The Hunger Games: Katniss’s life in District 12 (Ordinary World), the reaping (Call), volunteering for Prim (Threshold), Haymitch as mentor (Mentor), the arena (Tests/Ordeal), survival (Reward), and returning as a changed person who has defied the Capitol (Return).
Harry Potter: Privet Drive (Ordinary World), the Hogwarts letter (Call), the Dursleys blocking it (Refusal), Hagrid (Mentor), Platform 9 3/4 (Threshold), every year’s escalating threats (Tests/Ordeal), and Harry’s final walk into the Forbidden Forest (Resurrection).
How to use the hero’s journey in your writing
Not every stage needs a dedicated chapter. Some stages merge. Some are implied. The journey is a lens, not a checklist.
Start with the ordeal. What is the worst thing your hero faces?
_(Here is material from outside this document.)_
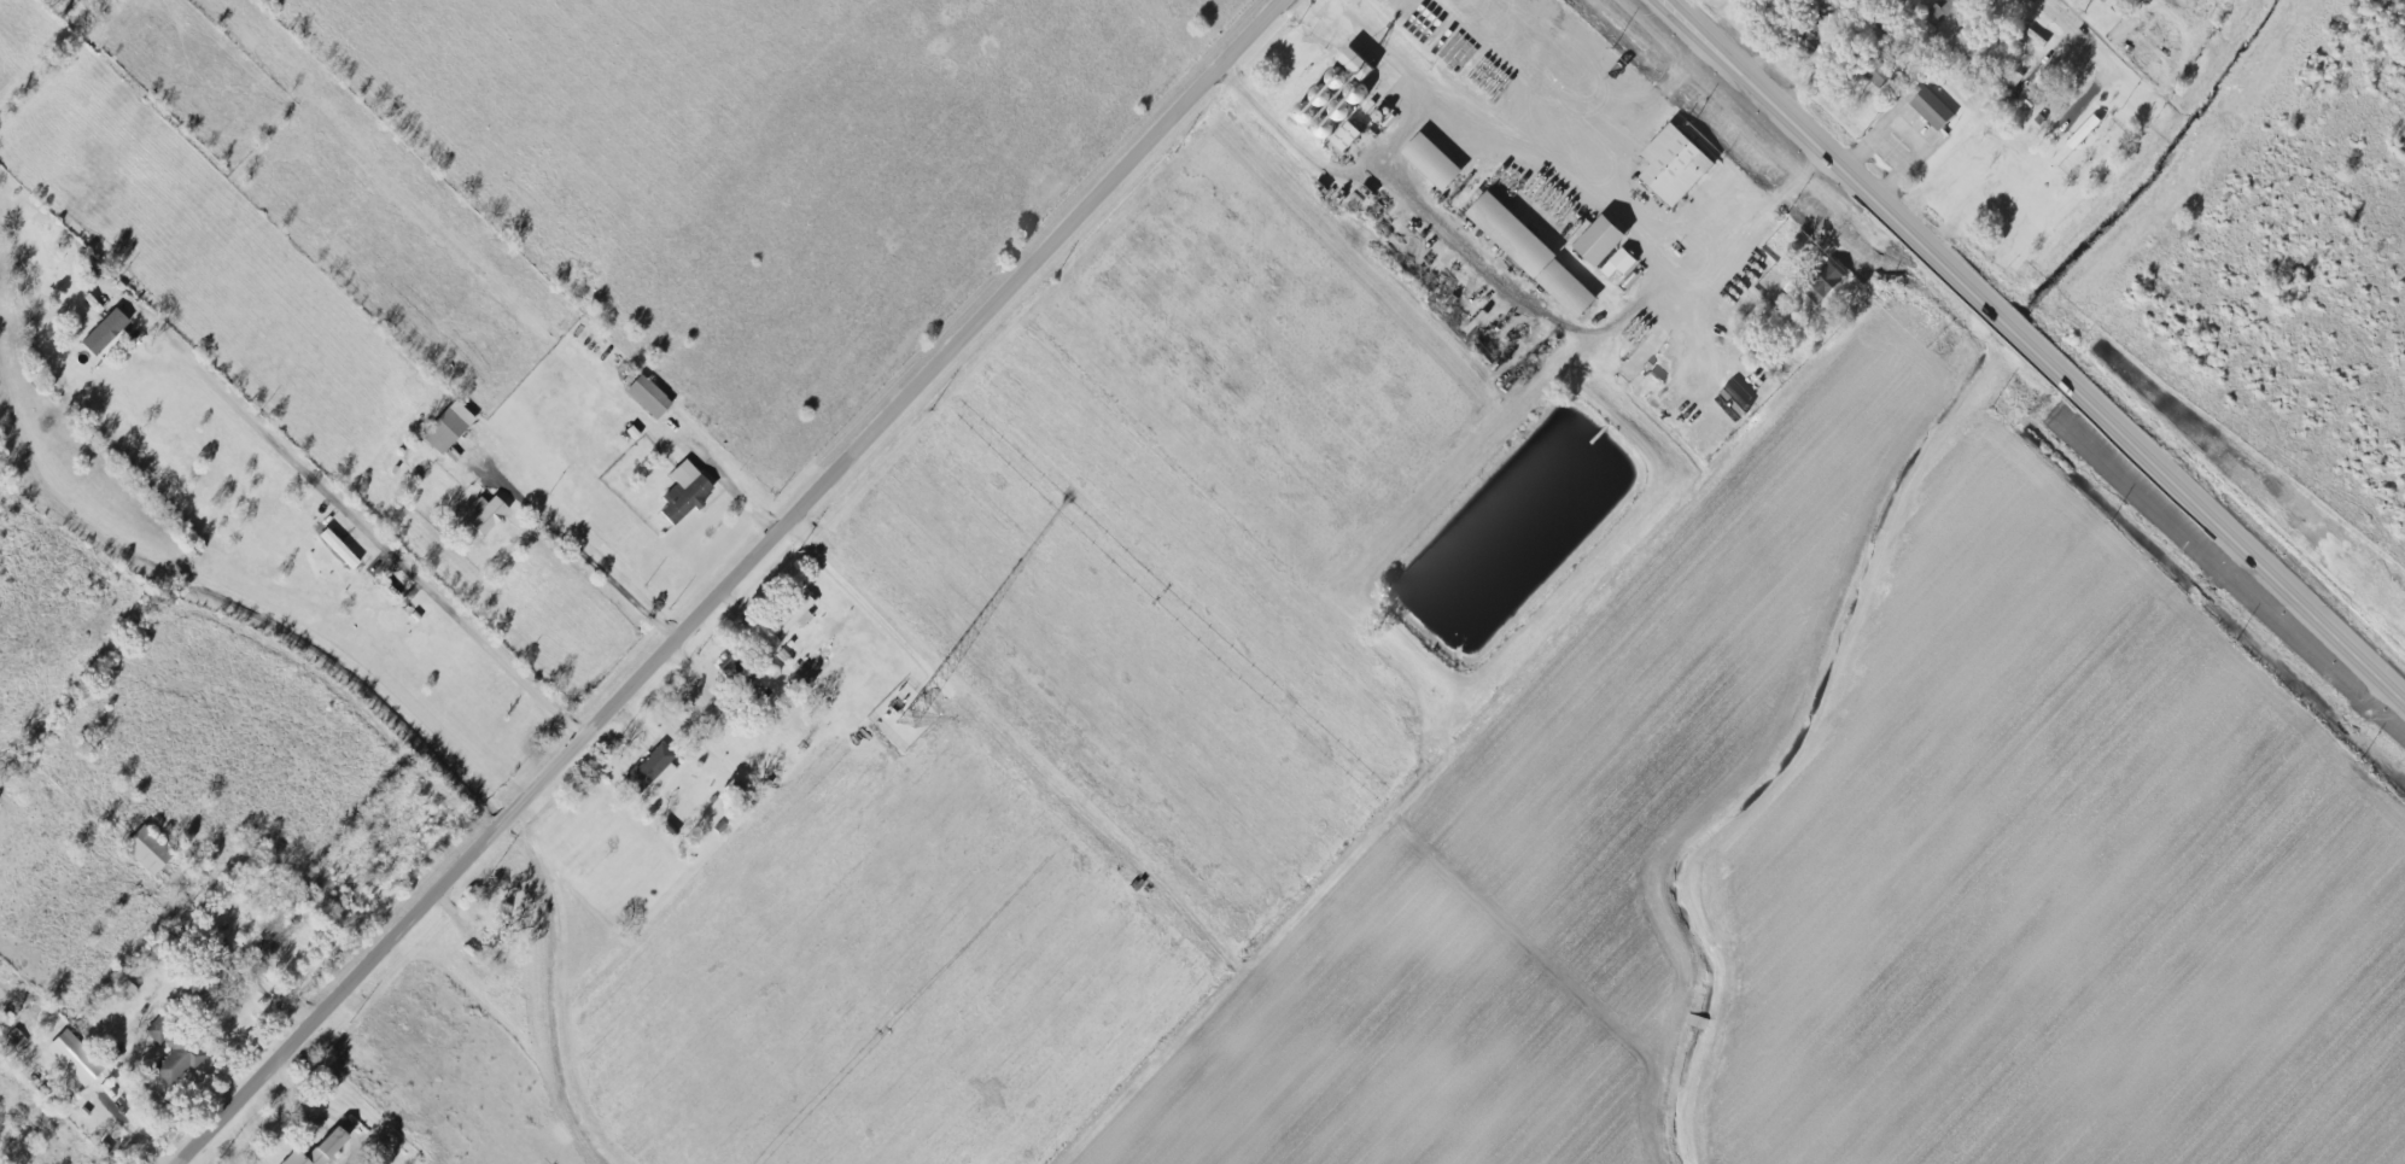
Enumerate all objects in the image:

Work backward to establish what makes it devastating and forward to show what it transforms.
Make the ordinary world specific. Generic “normal life” scenes bore readers. Give the ordinary world texture and something worth missing.
Earn the mentor. The mentor should not hand the hero a solution. They hand the hero a tool the hero does not yet know how to use.
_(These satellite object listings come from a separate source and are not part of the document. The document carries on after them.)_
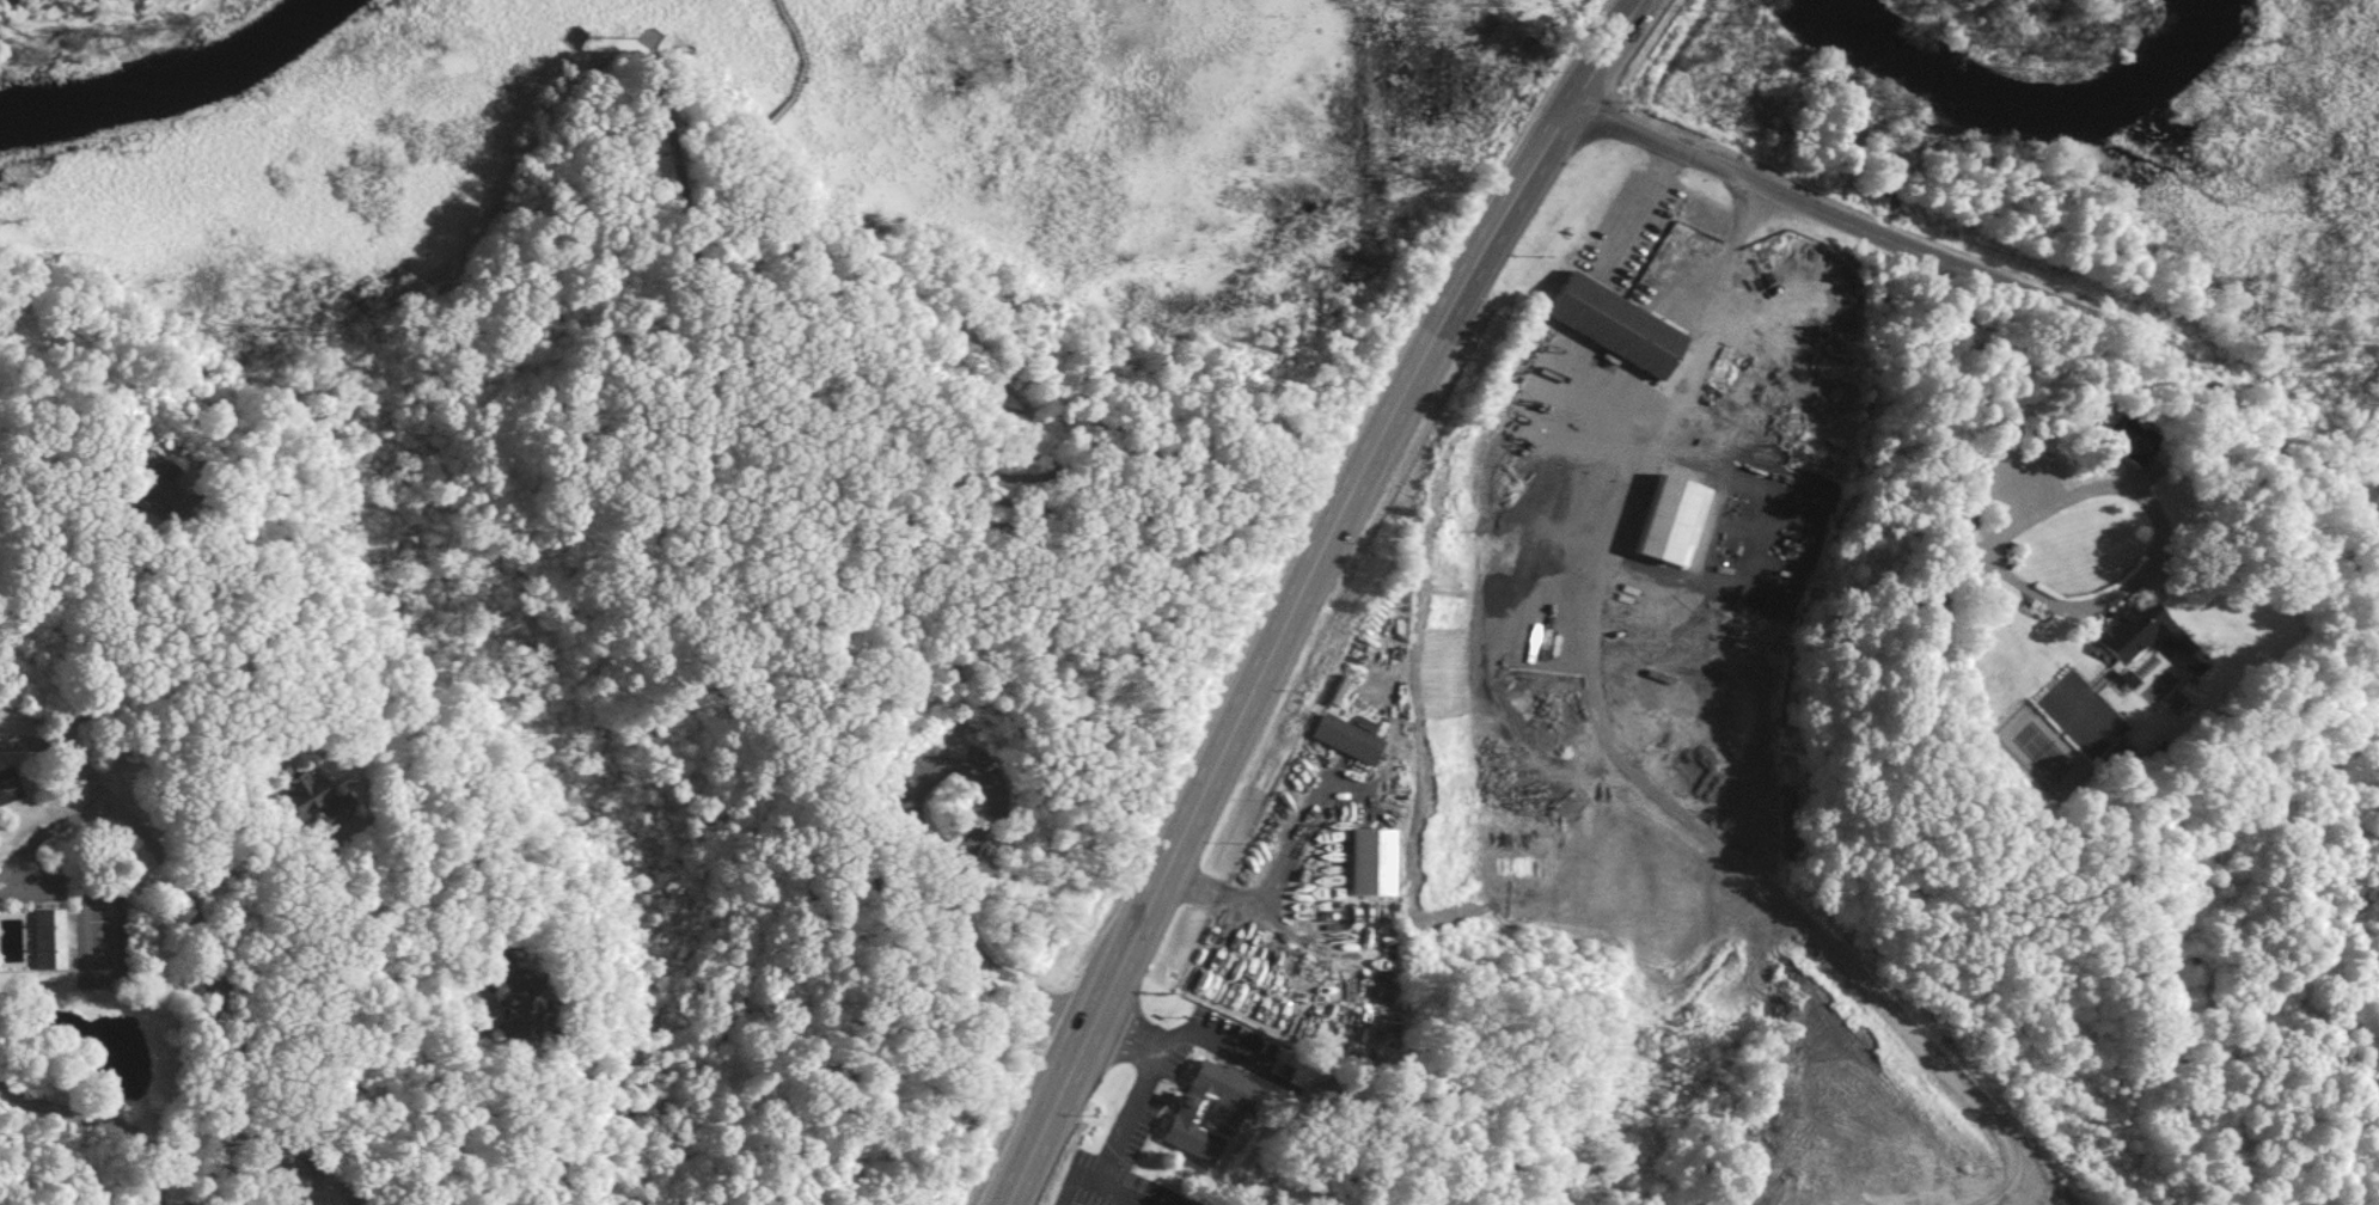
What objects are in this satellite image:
river: (172, 80)
river: (2020, 106)
road: (776, 110)
road: (1644, 206)
road: (663, 221)
road: (725, 249)
road: (1995, 280)
building: (1612, 324)
road: (1703, 354)
road: (1020, 383)
road: (1930, 415)
building: (2137, 447)
road: (960, 484)
building: (163, 494)
building: (130, 517)
building: (1667, 520)
road: (1304, 591)
road: (2064, 603)
building: (2139, 631)
road: (119, 650)
road: (2333, 665)
building: (1344, 736)
road: (110, 800)
building: (314, 802)
road: (957, 847)
building: (1366, 862)
road: (311, 874)
road: (1232, 895)
building: (46, 937)
road: (319, 952)
road: (219, 996)
building: (515, 996)
road: (1144, 1085)
building: (1205, 1107)
road: (116, 1120)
Let the refusal be real. If the hero has no reason to hesitate, the stakes are not high enough.
The hero’s journey maps onto the three act structure: Stages 1-5 are Act 1, Stages 6-9 are Act 2, and Stages 10-12 are Act 3. It also aligns with story beats and specific structural moments like the inciting incident (Stage 2) and the dark night of the soul (the transition from Stage 10 to 11).
Campbell did not invent this pattern. He found it. It appears across cultures and centuries because it mirrors something fundamental about how humans experience change. That is why it still works.